_WHAT NEEDS TO BE DONE_
This calls for a word-for-word copy of all the data, with each picture removed.
RECORDS SUPPLIED below:
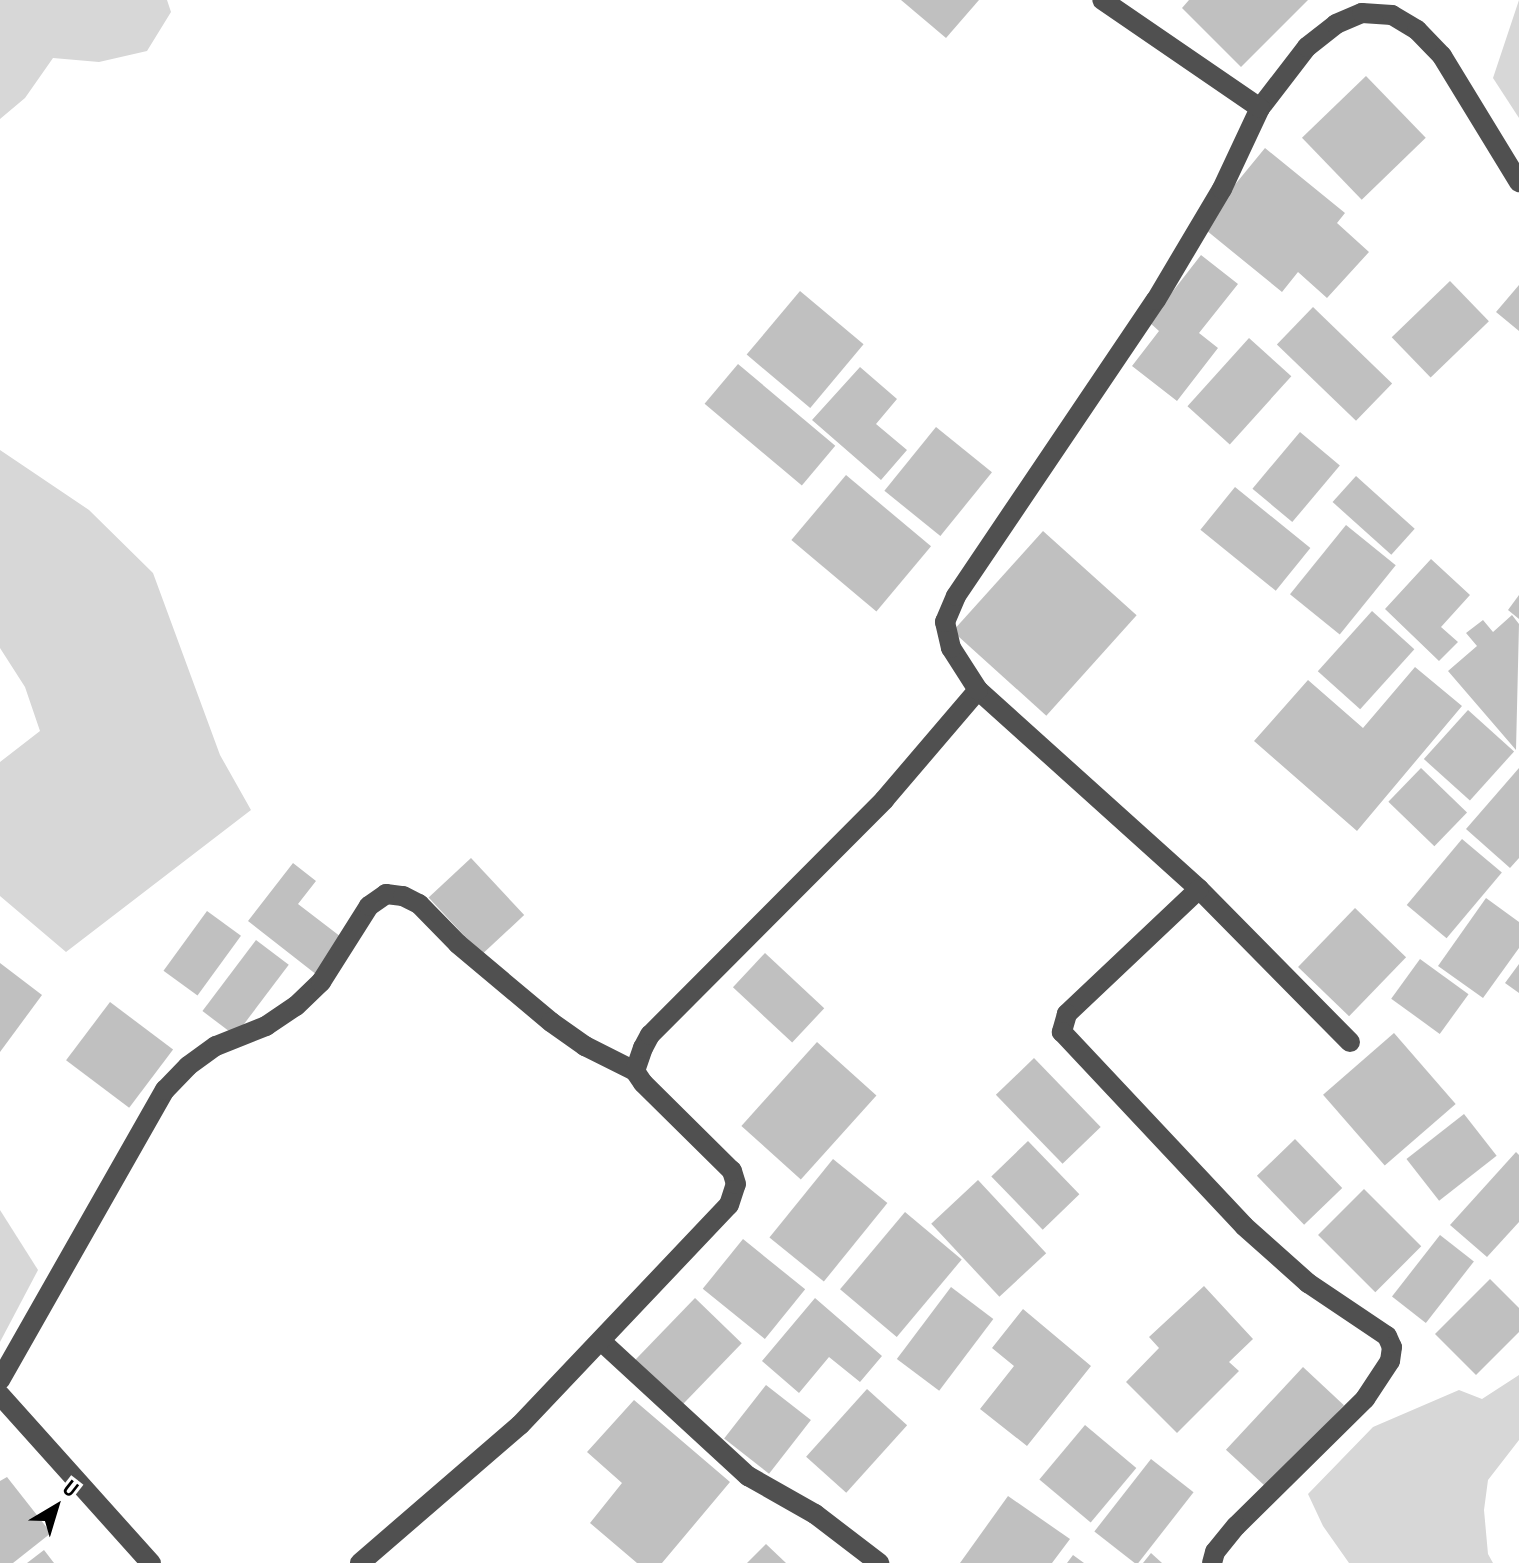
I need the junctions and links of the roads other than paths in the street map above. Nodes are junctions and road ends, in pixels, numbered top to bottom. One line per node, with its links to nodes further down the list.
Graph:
1 (1102, 0): 2 (street)
2 (1260, 108): 3 (street); 4 (street)
3 (1519, 182)
4 (978, 690): 5 (street); 7 (street)
5 (1199, 889): 6 (street); 14 (street)
6 (1350, 1042)
7 (635, 1071): 8 (street); 9 (street)
8 (601, 1341): 12 (street); 13 (street)
9 (0, 1380)
10 (0, 1395): 11 (street)
11 (151, 1563)
12 (360, 1563)
13 (879, 1563)
14 (1212, 1563)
End of RECORDS SUPPLIED.
_OUTPUT FOR THIS EXERCISE_
I need the junctions and links of the roads other than paths in the street map above. Nodes are junctions and road ends, in pixels, numbered top to bottom. One line per node, with its links to nodes further down the list.
Graph:
1 (1102, 0): 2 (street)
2 (1260, 108): 3 (street); 4 (street)
3 (1519, 182)
4 (978, 690): 5 (street); 7 (street)
5 (1199, 889): 6 (street); 14 (street)
6 (1350, 1042)
7 (635, 1071): 8 (street); 9 (street)
8 (601, 1341): 12 (street); 13 (street)
9 (0, 1380)
10 (0, 1395): 11 (street)
11 (151, 1563)
12 (360, 1563)
13 (879, 1563)
14 (1212, 1563)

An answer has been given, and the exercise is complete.